# Charge distribution in a conductor (using maxwell's equations)

1. Mar 8, 2009

### sweep123

1. The problem statement, all variables and given/known data
Show that any charge distribution in a conductor of conductivity σ and relative
permittivity κ vanishes in time as ρ = ρ0exp(−t/ζ) where ζ = κǫ0
σ

2. Relevant equations
Maxwell's equation
∇ · D = ρfree

equation of continuity for a free charge density
∇ · Jfree = −∂(ρfree)/∂t

ohms law
J = σE

3. The attempt at a solution

I can see that ρ will get smaller and smaller as time 't' increases according to
ρ = ρ0exp(−t/ζ) and clearly some sort of substitution is required of the equations but I can't see how substitution will result in a exponential appearing. Basically I don't know where to start so any help would be appreciated or a push in the right direction.

Thanks

2. Mar 8, 2009

### gabbagabbahey

Try expressing J in terms of D then combine your two maxwell's equation into a single DE for $\rho$

3. Mar 8, 2009

### sweep123

I could sub the first eq into the second to get the divergence of current density equals the negative differential of the divergence of the electric displacement field, or

∇ · Jfree = −∂(∇ · D)/∂t

Can Jfree and total J be considered to be the same thing in this example? Also I will lose ρ if i do this.

Data excerpt ▸
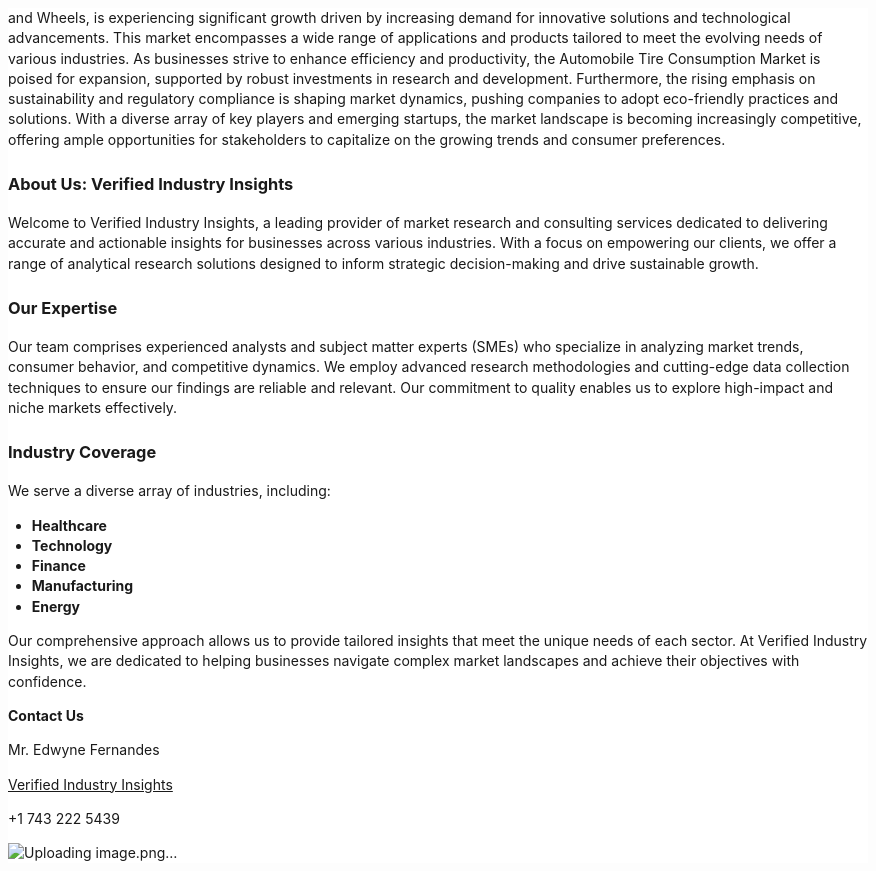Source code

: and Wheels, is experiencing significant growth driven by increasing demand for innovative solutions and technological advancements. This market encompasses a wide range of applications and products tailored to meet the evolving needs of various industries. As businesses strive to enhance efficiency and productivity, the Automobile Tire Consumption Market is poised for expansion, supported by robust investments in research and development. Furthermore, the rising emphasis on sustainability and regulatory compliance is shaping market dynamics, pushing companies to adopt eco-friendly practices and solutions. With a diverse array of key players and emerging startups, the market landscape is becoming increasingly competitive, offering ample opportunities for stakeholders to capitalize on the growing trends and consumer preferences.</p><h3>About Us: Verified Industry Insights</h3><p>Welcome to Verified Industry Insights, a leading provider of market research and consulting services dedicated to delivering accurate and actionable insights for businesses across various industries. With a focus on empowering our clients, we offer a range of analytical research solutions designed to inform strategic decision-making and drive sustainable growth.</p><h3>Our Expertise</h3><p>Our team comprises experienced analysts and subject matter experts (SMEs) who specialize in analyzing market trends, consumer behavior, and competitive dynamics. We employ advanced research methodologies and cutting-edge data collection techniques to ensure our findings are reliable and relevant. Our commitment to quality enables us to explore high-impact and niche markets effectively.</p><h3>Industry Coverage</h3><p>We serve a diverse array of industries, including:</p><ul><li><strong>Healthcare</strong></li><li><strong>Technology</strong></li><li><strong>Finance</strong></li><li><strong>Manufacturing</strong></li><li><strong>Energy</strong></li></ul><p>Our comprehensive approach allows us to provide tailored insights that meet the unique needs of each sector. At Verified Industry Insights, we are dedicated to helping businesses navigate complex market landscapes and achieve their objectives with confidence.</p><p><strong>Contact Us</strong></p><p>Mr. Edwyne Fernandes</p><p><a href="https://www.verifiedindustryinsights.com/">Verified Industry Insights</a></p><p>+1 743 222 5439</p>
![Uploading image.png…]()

Directive ▸ In the charge distribution thread, please state which law is given as J = σE. The data has nothing to do with what follows.

Result of this exercise ▸ Ohm's law.